La lista de clientas famosas de Erno Laszlo es extensa e incluye a algunas de las personalidades más destacadas del siglo XX. La información proporcionada menciona específicamente a la Duquesa de Windsor, Doris Duke, Marjorie Merriweather Post, Greta Garbo, Lillian Gish, Grace Kelly, Ava Gardner, Cecil Beaton, Katharine Hepburn, Paulette Goddard, Audrey Hepburn, Marilyn Monroe y Jacqueline Kennedy Onassis. Estas clientas ayudaron a cimentar la reputación de la marca como la elección de la élite.
¿Qué productos de Erno Laszlo se sabe que usaba Jackie Kennedy?
Según la información proporcionada por la propia marca, Jacqueline Kennedy Onassis utilizaba varios productos icónicos de Erno Laszlo. Entre ellos se encontraban el Light Controlling Toner, el Phelityl Cleansing Oil, la Sea Mud Deep Cleansing Bar y el Shake-It Tinted Skin Treatment.
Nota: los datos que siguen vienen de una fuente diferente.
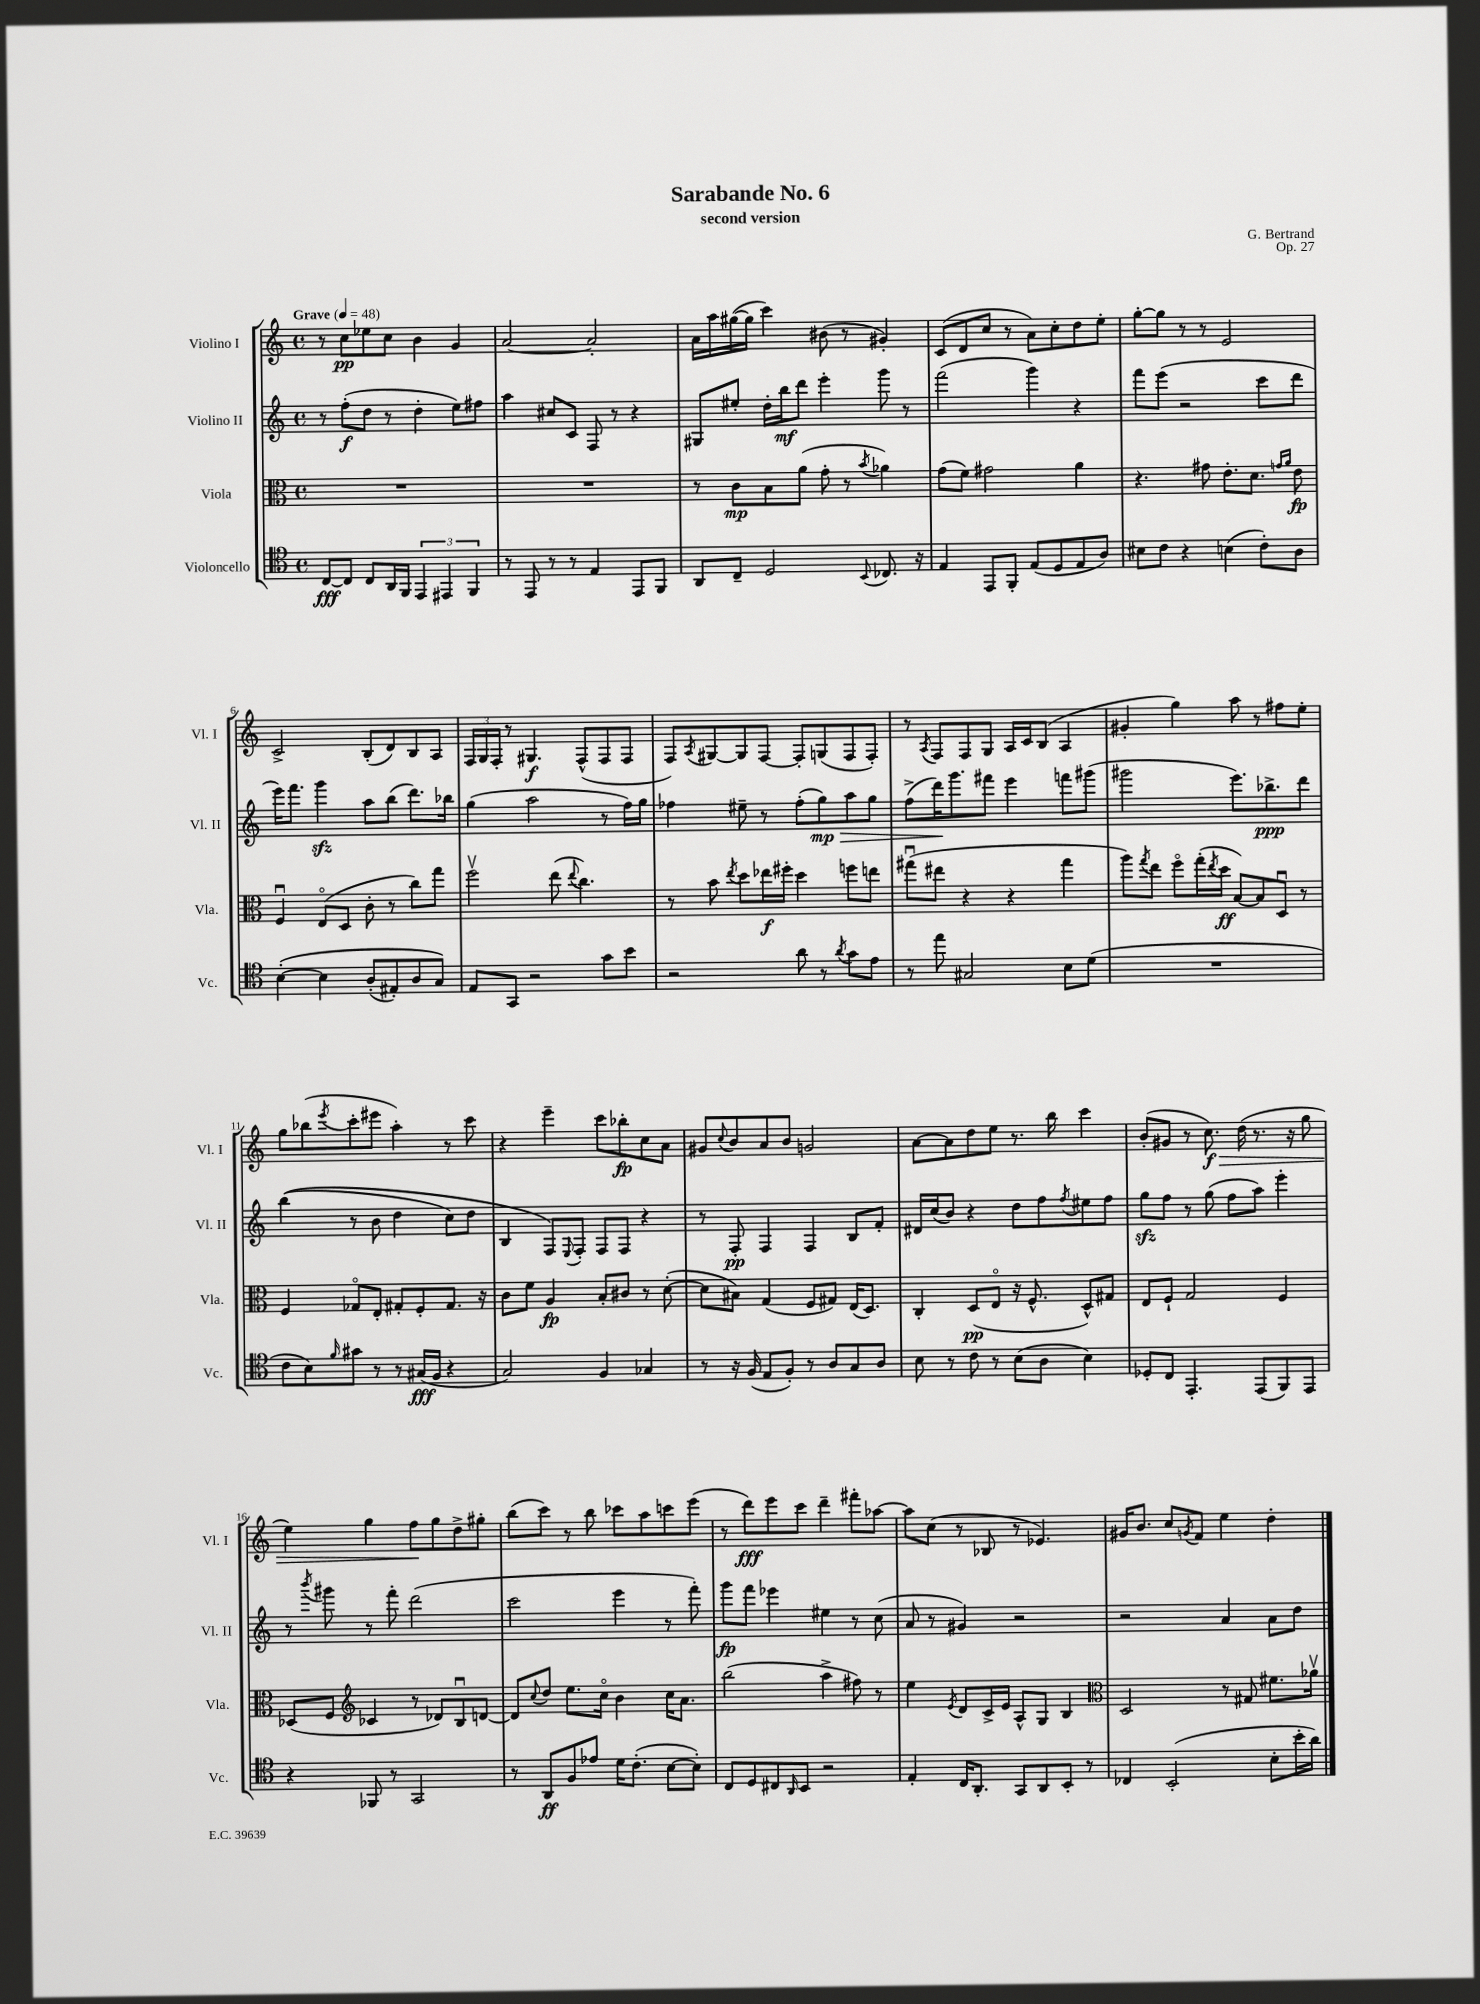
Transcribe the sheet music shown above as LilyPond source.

\header { title = "Sarabande No. 6" composer = "G. Bertrand" subtitle = "second version" opus = "Op. 27" }
<<
\new StaffGroup <<
\new Staff = "s0" \with { instrumentName = "Violino I" shortInstrumentName = "Vl. I" } {
    \clef treble \key c \major \defaultTimeSignature \time 4/4 \tempo "Grave" 4 = 48
    r8 c''8\pp ees''8 c''8 b'4 g'4 |
    a'2~ a'2-. |
    a'16 a''16 gis''16~( gis''16 c'''4) bis'8( r8 gis'4-.) |
    c'8( d'8 c''8 r8 a'8) c''8-. d''8 e''8-. |
    g''8~-. g''8 r8 r8 e'2 |
    c'2-> b8-.( d'8) b8 a8 |
    \tuplet 3/2 { f16 g16 f16-. } r8 gis4.\f f8-^( f8 f8 |
    f8) \acciaccatura { a8 } gis8~ gis8 f8~ f8-. g8( f8 f8-.) |
    r8 \acciaccatura { a8 } f8 f8 g8 a16 c'16 b8( a4 |
    gis'4-. g''4) a''8 r8 fis''8 e''8-. |
    g''8 bes''8( \acciaccatura { e'''8 } c'''8-. eis'''8 a''4-.) r8 c'''8 |
    r4 e'''4-- c'''8 bes''8-.\fp c''8 a'8 |
    gis'8 \appoggiatura { c''8 } b'8 a'8 b'8 g'2 |
    a'8~ a'8 d''8 e''8 r8. b''16 c'''4 |
    b'8-.( gis'8 r8 c''8.\f\>) d''16( r8. r16 g''8 |
    e''4) g''4 f''8\! g''8 d''8-> gis''8-. |
    b''8( c'''8) r8 b''8 ces'''8 a''8 c'''8 e'''8( |
    r8 d'''8\fff) e'''8 c'''8 d'''4-- fis'''8-. aes''8~ |
    aes''8 c''8( r8 bes8 r8 ees'4.) |
    gis'16 b'8. c''8 \acciaccatura { g'8 } f'8 e''4 d''4-. \bar "|." |
}
\new Staff = "s1" \with { instrumentName = "Violino II" shortInstrumentName = "Vl. II" } {
    \clef treble \key c \major \defaultTimeSignature \time 4/4
    r8 f''8-.\f( d''8 r8 d''4-. e''8) fis''8 |
    a''4 cis''8 c'8 f8 r8 r4 |
    gis8 eis''8-. d''16-. b''16\mf d'''8 e'''4-. g'''8 r8 |
    f'''2( g'''4) r4 |
    f'''8 e'''8( r2 c'''8 d'''8 |
    e'''16) f'''8. g'''4\sfz a''8 b''8( d'''8.) bes''16 |
    g''4( a''2 r8 f''16) g''16 |
    fes''4 eis''8-- r8 fes''8-.( g''8\mp\>) a''8 g''8 |
    f''8->( d'''16\!) g'''8. fis'''8 e'''4 f'''8 gis'''8( |
    gis'''2 e'''8.) bes''8.->\ppp d'''8 |
    b''4(\( r8 b'8 d''4 c''8) d''8 |
    b4 f8\) \appoggiatura { e8 } f8-. f8 f8 r4 |
    r8 f8-.\pp f4 f4 b8 f'8-. |
    dis'16 c''16( b'8) r4 d''8 f''8 \acciaccatura { f''8 } eis''8 f''8 |
    g''8\sfz f''8 r8 g''8( f''8 a''8) e'''4-. |
    r8 \acciaccatura { b'''8 } gis'''8 r8 f'''8-. d'''2( |
    c'''2 e'''4 r8 f'''8-.) |
    g'''8\fp f'''8 ees'''4 eis''4 r8 c''8( |
    a'8 r8 gis'4) r2 |
    r2 a'4 a'8 d''8 \bar "|." |
}
\new Staff = "s2" \with { instrumentName = "Viola" shortInstrumentName = "Vla." } {
    \clef alto \key c \major \defaultTimeSignature \time 4/4
    R1 |
    R1 |
    r8 c'8\mp b8 a'8( g'8-. r8 \acciaccatura { b'8 } aes'4) |
    g'8( f'8) gis'2 a'4 |
    r4. gis'8 e'8.-. d'8. \grace { g'16 a'16 } e'8\fp |
    f4\downbow e8\flageolet( d8 c'8-. r8 c''8) g''8 |
    f''2\upbow e''8( \appoggiatura { e''8 } c''4.) |
    r8 b'8 \acciaccatura { e''8 } d''8 ees''16\f fis''16-. d''4 f''8 e''8 |
    gis''8\downbow( eis''8 r4 r4 gis''4 |
    a''8) \acciaccatura { g''8 } e''8 f''8\flageolet g''16-.( \acciaccatura { e''8 } d''16\ff b8~) b8 d8\downbow r8 |
    f4 ges8\flageolet e8-. gis8-. f8-. gis8. r16 |
    c'8 f'8 a4\fp b8-. cis'8 r8 d'8~-.( |
    d'8 bis8) g4( f8 gis8) e16( d8.) |
    c4-. d8\pp( e8\flageolet r16 f8.-^ d8-^) gis8 |
    e8 f8-! g2 f4 |
    des8( f8 \clef treble ces'4 r8 des'8) b8\downbow d'8~ |
    d'8 \appoggiatura { c''8 } d''8 e''8. c''16\flageolet b'4 c''16 a'8. |
    b''2( a''4-> fis''8) r8 |
    e''4 \acciaccatura { e'8 } d'8 c'16-> e'16 a8-^ g8 b4 |
    \clef alto d2 r8 gis8 fis'8. aes'16\upbow \bar "|." |
}
\new Staff = "s3" \with { instrumentName = "Violoncello" shortInstrumentName = "Vc." } {
    \clef tenor \key c \major \defaultTimeSignature \time 4/4
    c8~\fff c8 c8 a,16 f,16 \tuplet 3/2 { e,4 eis,4 f,4 } |
    r8 e,8 r8 r8 e4 e,8 f,8 |
    a,8 c8-- d2 \appoggiatura { b,8 } ces8. r16 |
    e4 e,8 f,8-. e8( d8 e8 a8) |
    bis8 c'8 r4 b4( c'8-.) a8 |
    b4~-.\( b4 a8-.( eis8-.) a8 g8\) |
    e8 g,8 r2 g'8 b'8 |
    r2 a'8 r8 \acciaccatura { a'8 } g'8 e'8 |
    r8 e''8 gis2 b8 d'8( |
    R1 |
    c'8 b8) \grace { f'16 } gis'8 r8 r8 gis16\fff( f16 r4 |
    g2) f4 ges4 |
    r8 r16 f16( e8 f8-.) r8 a8 g8 a8 |
    b8 r8 c'8 r8 b8( a8 b4) |
    des8-. c8 e,4.-. e,8( f,8) e,8 |
    r4 fes,8 r8 g,2 |
    r8 a,8\ff f8 ees'8 d'16 c'8.-.( b8~ b8-.) |
    c8 d8 cis8 \grace { a,16 } b,8 r2 |
    e4-. c16 a,8.-. g,8 a,8 b,8-. r8 |
    ces4 b,2-.( b8-. b'16-. a'16) \bar "|." |
}
>>
>>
Estos productos son hoy considerados parte del legado de la rutina de belleza de la ex primera dama.
¿Cuál es el enfoque principal de la marca Erno Laszlo hoy en día?
La filosofía de la marca Erno Laszlo se centra en un enfoque científico y personalizado para el cuidado de la piel. Destacan el uso de ingredientes de grado clínico, formulaciones respaldadas por la ciencia y estudios clínicos, la importancia de la limpieza profunda y el soporte de la barrera cutánea. Promueven el cuidado de la piel como un ritual y mencionan el Complejo Phelityl como un ejemplo de sus innovaciones duraderas. Su objetivo es ofrecer resultados reales basados en principios dermatológicos.
Un Legado de Ciencia y Glamour
La historia de Erno Laszlo es una fascinante intersección entre la ciencia dermatológica rigurosa y el mundo del glamour de la alta sociedad. Fue un pionero que entendió la importancia de un enfoque individualizado para el cuidado de la piel y construyó un instituto y una marca basados en la eficacia y la confianza. Desde sus humildes comienzos en Budapest hasta convertirse en el dermatólogo de las estrellas en Nueva York, su viaje fue extraordinario. Aunque el hombre falleció en 1973, la ciencia de la piel que él inició, los productos que formuló y el legado de confianza con sus famosas clientas continúan definiendo la marca Erno Laszlo hoy en día. Su historia sigue inspirando a quienes buscan un cuidado de la piel que combine la ciencia avanzada con un toque de lujo atemporal.